:: EXCERPTED RECORDS ::
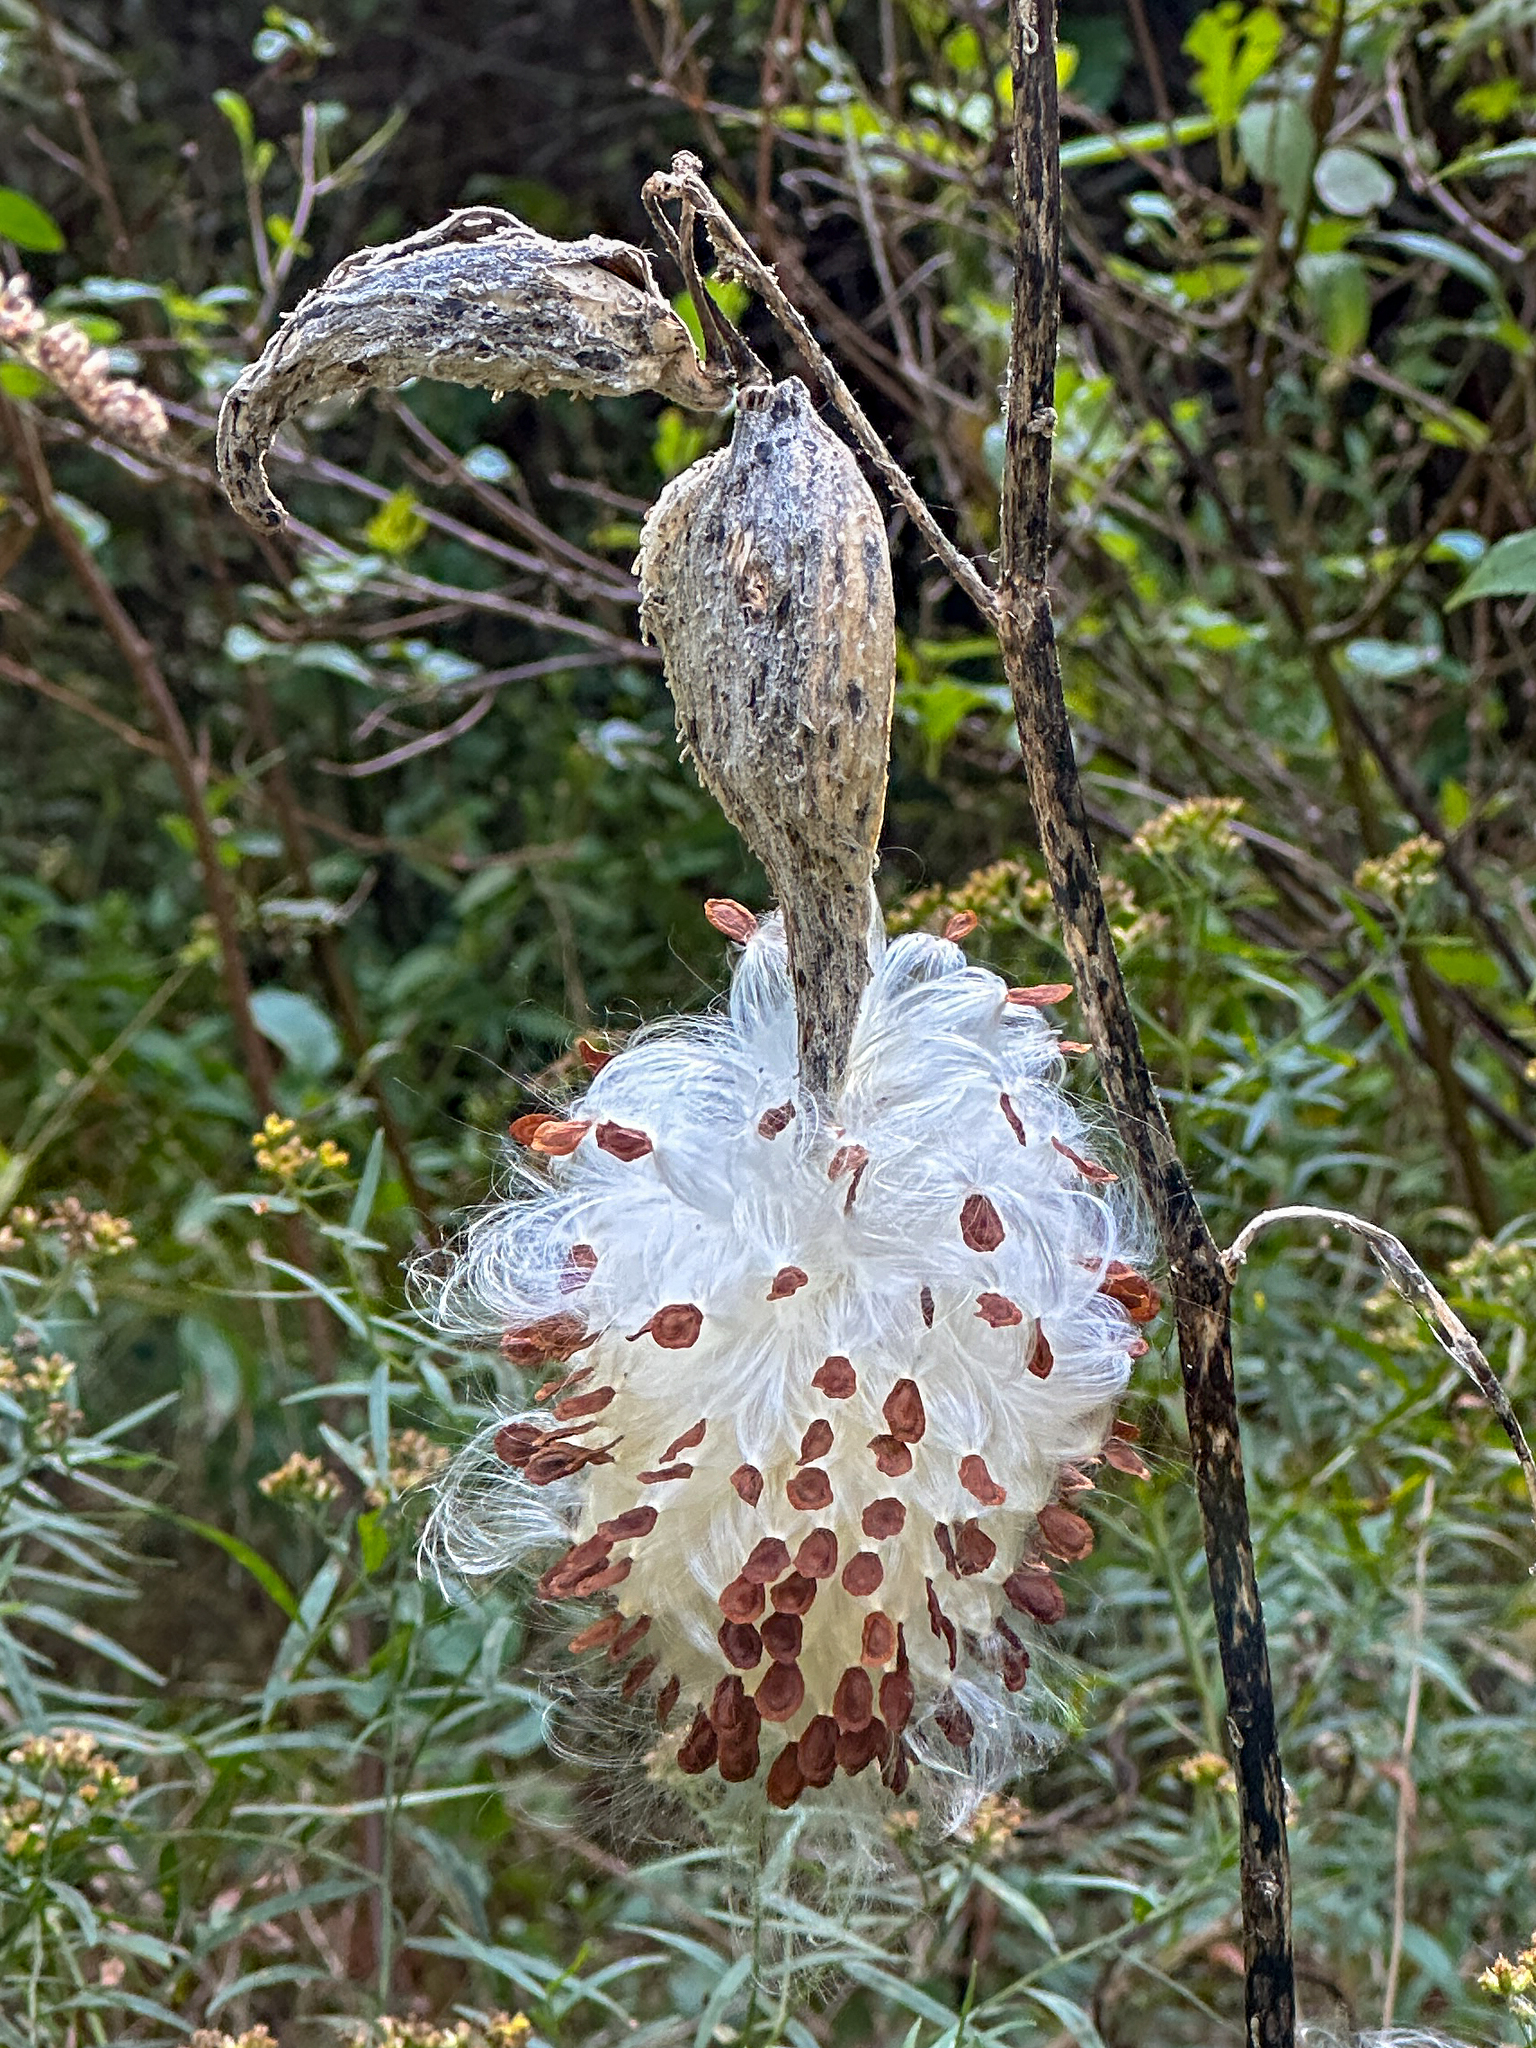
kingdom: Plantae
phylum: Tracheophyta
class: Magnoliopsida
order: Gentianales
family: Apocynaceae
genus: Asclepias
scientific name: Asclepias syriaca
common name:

:: SHORT TASK ::
Reproduce every line of text in the records above word for word, leaving out the pictures.

:: EXERCISE SOLUTION ::
kingdom: Plantae
phylum: Tracheophyta
class: Magnoliopsida
order: Gentianales
family: Apocynaceae
genus: Asclepias
scientific name: Asclepias syriaca
common name:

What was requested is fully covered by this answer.